Так каждая ночь проходила в поту, в слезах. Но бывало, что она вовсе не могла уснуть. Лежала до рассвета в кровати, но сон не шел, в памяти мешались лица больных, истории болезни, врачебные конференции, знакомые голоса. Под утро она так уставала от воспоминаний, что казалось, вот закроет глаза — и провалится в сон. Нет, куда там. Сон без сновидений теперь для нее был немыслимой роскошью. И не снились ей ни родители, ни детство, ни Леночка, ни муж или сын, нет этого ничего, как будто и не было в ее жизни. Только больные, только больница. Удивительно, она могла раньше спать в автобусах, в самолетах! Урывками на продавленном диване в холодной, неуютной ординаторской. Какая роскошь! Вернуться бы на этот диван! Сколько бы она отдала, чтобы опять очутиться там, прилечь и быстро заснуть. И спать сколько захочет! Что за пытка! Неужели бессонница — расплата за ее грехи?! А так ли уж много она грешила…
Иногда ей снилась ее последняя работа. Всегда одинаковый сон. Роскошная комната, много народу. На полу шикарные растения в горшках из испанской майолики, на низких старинных столах гладиолусы в вазах. В углу комнаты золоченая клетка. В ней прыгают и щебечут пестрые, незнакомые, с яркими хвостами и хохолками на головах, никогда не виданные Тиной ранее экзотические птицы. Одни птицы исчезают неизвестно куда, другие появляются…

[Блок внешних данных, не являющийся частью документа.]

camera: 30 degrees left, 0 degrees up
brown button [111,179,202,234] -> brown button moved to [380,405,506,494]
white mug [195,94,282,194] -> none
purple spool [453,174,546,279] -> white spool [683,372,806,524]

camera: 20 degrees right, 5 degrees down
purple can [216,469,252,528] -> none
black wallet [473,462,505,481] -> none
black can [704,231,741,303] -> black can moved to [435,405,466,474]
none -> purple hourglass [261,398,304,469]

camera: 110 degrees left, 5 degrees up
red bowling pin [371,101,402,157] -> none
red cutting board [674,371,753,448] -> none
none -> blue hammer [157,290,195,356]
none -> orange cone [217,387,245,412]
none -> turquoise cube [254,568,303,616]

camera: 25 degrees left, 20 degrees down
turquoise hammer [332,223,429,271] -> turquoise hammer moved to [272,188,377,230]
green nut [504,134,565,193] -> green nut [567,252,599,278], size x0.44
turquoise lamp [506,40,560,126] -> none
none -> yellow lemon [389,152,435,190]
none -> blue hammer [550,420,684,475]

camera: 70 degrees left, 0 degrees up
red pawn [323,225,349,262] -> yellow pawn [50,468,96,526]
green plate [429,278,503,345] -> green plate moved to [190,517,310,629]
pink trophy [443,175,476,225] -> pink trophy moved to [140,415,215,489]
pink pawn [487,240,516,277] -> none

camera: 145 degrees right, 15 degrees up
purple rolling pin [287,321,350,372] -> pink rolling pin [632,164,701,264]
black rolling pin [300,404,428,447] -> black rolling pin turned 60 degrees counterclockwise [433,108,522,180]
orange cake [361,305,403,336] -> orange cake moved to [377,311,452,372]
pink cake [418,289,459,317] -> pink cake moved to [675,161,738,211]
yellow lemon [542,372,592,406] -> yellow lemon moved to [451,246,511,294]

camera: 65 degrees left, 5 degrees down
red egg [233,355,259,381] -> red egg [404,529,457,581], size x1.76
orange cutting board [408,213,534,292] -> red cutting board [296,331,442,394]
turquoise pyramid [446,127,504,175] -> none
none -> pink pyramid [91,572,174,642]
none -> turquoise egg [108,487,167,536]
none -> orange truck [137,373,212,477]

В комнате среди людей — больных и персонала — стоят они втроем: Азарцев, его жена Юлия и она, Тина. Дальше сон развивается всегда одинаково: о чем бы ни велся разговор, Азарцев всегда принимал сторону Юлии. И тогда она, Тина, от ревности, от ярости бросалась на Юлино красивое, холеное лицо. В Тининых снах лицо у Юлии всегда было одинаковое, такое же, как наяву — гладкое, будто фарфоровое. Холодное, красивое, улыбающееся с издевкой. Тине хотелось его разбить. Она нападала. Ее оттаскивали, был шум, крик, летели на пол и разбивались вазы с цветами, выплескивалась на ковры вода, орали в клетках птицы. «Какой скандал в фешенебельной клинике!» — судачили больные. А Юлия смеялась, просто хохотала, выставляя напоказ роскошные искусственные зубы.